What the task asks
Can you write out every line of the records below word for word, without changing anything?

◇ ◇ ◇ ◇

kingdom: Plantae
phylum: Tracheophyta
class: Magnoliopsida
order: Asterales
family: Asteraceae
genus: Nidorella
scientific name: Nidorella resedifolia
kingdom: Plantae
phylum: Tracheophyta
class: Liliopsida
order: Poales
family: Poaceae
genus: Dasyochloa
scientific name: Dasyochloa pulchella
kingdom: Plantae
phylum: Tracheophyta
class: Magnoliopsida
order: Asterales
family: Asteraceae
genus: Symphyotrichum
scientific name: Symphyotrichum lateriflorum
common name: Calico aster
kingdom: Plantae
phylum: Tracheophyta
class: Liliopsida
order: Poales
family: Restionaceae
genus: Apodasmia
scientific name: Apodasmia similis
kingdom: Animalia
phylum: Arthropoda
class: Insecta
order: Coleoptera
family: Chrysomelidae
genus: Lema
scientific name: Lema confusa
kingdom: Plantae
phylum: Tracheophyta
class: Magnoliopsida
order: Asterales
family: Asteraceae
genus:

◇ ◇ ◇ ◇

Expected answer
kingdom: Plantae
phylum: Tracheophyta
class: Magnoliopsida
order: Asterales
family: Asteraceae
genus: Nidorella
scientific name: Nidorella resedifolia
kingdom: Plantae
phylum: Tracheophyta
class: Liliopsida
order: Poales
family: Poaceae
genus: Dasyochloa
scientific name: Dasyochloa pulchella
kingdom: Plantae
phylum: Tracheophyta
class: Magnoliopsida
order: Asterales
family: Asteraceae
genus: Symphyotrichum
scientific name: Symphyotrichum lateriflorum
common name: Calico aster
kingdom: Plantae
phylum: Tracheophyta
class: Liliopsida
order: Poales
family: Restionaceae
genus: Apodasmia
scientific name: Apodasmia similis
kingdom: Animalia
phylum: Arthropoda
class: Insecta
order: Coleoptera
family: Chrysomelidae
genus: Lema
scientific name: Lema confusa
kingdom: Plantae
phylum: Tracheophyta
class: Magnoliopsida
order: Asterales
family: Asteraceae
genus:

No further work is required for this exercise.